Rachel Dibble, whose children attend a different private school in Nashville, had also visited with Covenant families, some of whom she knew through youth sports.
“It has to stop,” Dibble said of school shootings. “I want a politician to sit in a church with families and 250 kids downstairs that are white as a sheet and trembling and gray and yellow and green and blue because of the shock.”
Speaking of the students, she added: “They started this morning, they had their cute little uniforms on, they probably had some Froot Loops. Their whole lives changed today.”
There is no consensus on what constitutes a mass shooting; groups define it differently, depending on the circumstances. But the Gun Violence Archive, a nonprofit research group that tracks gun violence using police reports, news coverage and other public sources, defines a mass shooting as one in which at least four people are killed or injured. As of late March, the archive has counted 130 mass shootings in the United States in 2023.
Calling the Nashville shooting “sick” and “a family’s worst nightmare,” President Joe Biden again pushed Congress on Monday to enact gun-control legislation. He has repeatedly called for such a ban on assault weapons, including during his recent visit to Monterey Park, California, where a gunman killed 11 people at a dance studio in January.
“It’s about time that we begin to make some progress,” Biden said.

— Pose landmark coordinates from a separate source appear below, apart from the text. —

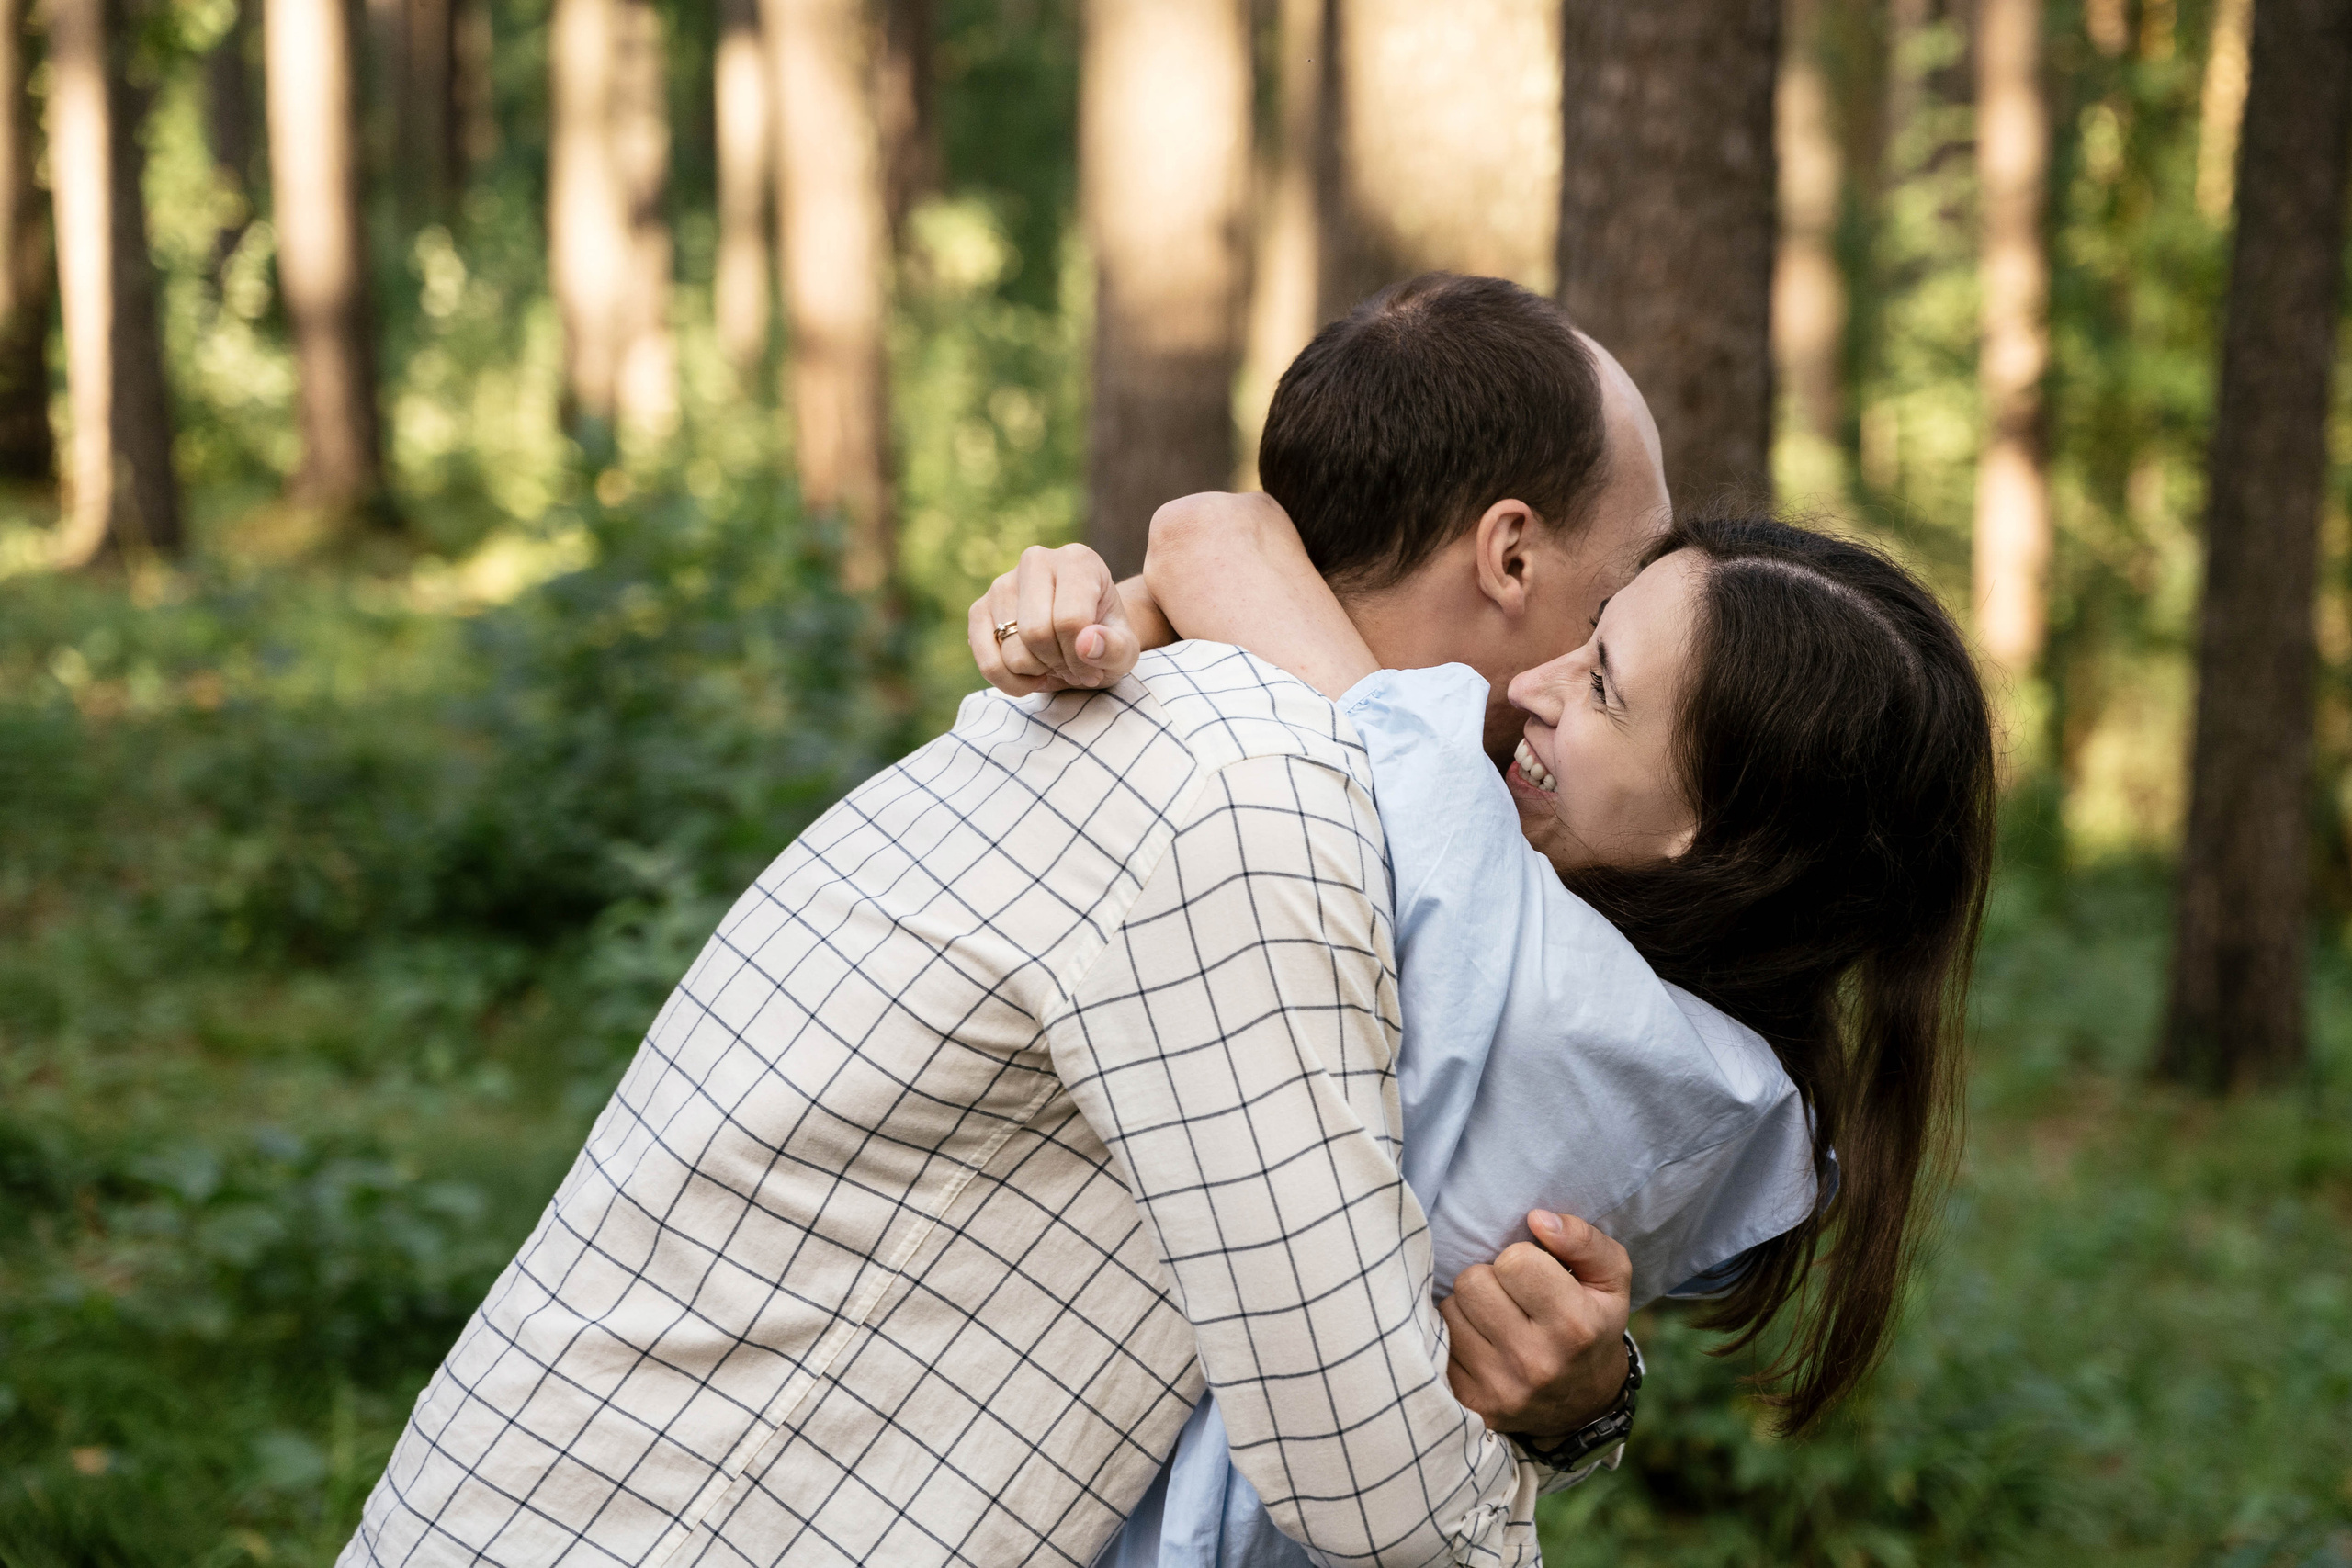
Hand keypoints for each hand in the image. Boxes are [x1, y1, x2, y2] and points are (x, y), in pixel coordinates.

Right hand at [968, 543, 1141, 694]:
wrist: (1082, 638)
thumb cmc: (1105, 640)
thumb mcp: (1125, 650)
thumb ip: (1115, 648)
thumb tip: (1085, 644)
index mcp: (1077, 560)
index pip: (1070, 620)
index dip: (1081, 659)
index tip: (1093, 669)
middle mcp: (1035, 560)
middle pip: (1036, 634)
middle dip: (1057, 664)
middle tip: (1072, 667)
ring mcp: (1002, 583)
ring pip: (1011, 652)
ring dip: (1036, 673)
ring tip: (1053, 664)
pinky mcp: (979, 609)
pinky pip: (986, 660)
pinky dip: (1008, 681)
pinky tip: (1029, 676)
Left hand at [1439, 1211, 1633, 1440]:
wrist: (1585, 1404)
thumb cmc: (1594, 1325)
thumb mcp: (1610, 1279)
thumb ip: (1583, 1239)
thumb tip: (1537, 1219)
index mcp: (1574, 1326)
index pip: (1513, 1260)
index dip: (1522, 1258)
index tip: (1535, 1275)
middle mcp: (1536, 1362)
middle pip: (1472, 1282)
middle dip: (1490, 1279)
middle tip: (1512, 1296)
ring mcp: (1500, 1387)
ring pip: (1449, 1309)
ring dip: (1469, 1307)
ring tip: (1497, 1318)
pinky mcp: (1470, 1403)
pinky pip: (1437, 1342)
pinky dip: (1456, 1335)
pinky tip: (1482, 1343)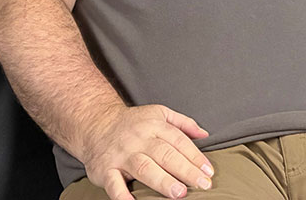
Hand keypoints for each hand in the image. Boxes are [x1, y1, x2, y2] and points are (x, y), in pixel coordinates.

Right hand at [81, 103, 213, 199]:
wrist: (96, 124)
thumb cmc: (133, 123)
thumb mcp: (159, 113)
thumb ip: (183, 123)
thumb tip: (205, 135)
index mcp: (154, 126)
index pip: (178, 141)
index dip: (195, 156)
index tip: (208, 171)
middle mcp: (139, 140)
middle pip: (165, 154)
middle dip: (185, 170)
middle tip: (201, 184)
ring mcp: (122, 155)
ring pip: (144, 167)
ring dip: (162, 181)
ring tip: (179, 193)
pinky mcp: (105, 170)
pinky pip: (114, 184)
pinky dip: (123, 196)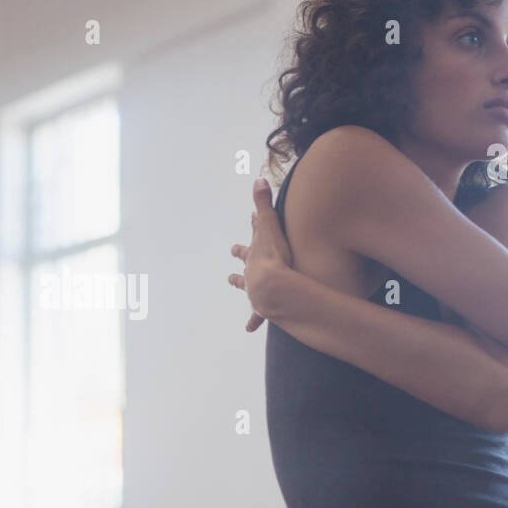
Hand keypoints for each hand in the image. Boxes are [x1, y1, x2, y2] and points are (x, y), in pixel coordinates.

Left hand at [228, 173, 292, 330]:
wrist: (271, 289)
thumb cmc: (273, 258)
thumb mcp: (270, 228)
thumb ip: (265, 204)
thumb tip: (257, 179)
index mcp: (254, 254)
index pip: (253, 236)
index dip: (255, 225)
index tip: (253, 218)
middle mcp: (251, 272)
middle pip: (243, 262)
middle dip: (240, 256)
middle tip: (234, 251)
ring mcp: (255, 290)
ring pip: (245, 287)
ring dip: (241, 285)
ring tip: (234, 283)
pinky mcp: (262, 307)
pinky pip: (257, 316)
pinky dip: (253, 321)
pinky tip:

Even as school shootings become more frequent, the shooting at Covenant was unusual.
Many of the highest-profile school shootings in recent years have taken place at public schools, in part because there are far more public schools in the United States: nearly 100,000, compared with about 30,000 private schools.
Shootings at elementary schools are also relatively uncommon, making up less than 20% of all incidents of gun violence on school grounds, according to the K-12 School Shooting Database. Most incidents of gun violence on school campuses, including active shooter incidents, happen at high schools.
After spending time in Woodmont Baptist, Melissa Trevathan, the owner of a counseling ministry, grieved the loss of Koonce, whom she said she had gotten to know through her work with children. Trevathan, who had come with Pippa, a therapy dog in training, to offer support, characterized Koonce “very magnetic” and strong, and recalled her passion for education, sense of humor and love for adventure.
“She would go the ultimate in protecting her kids,” Trevathan said.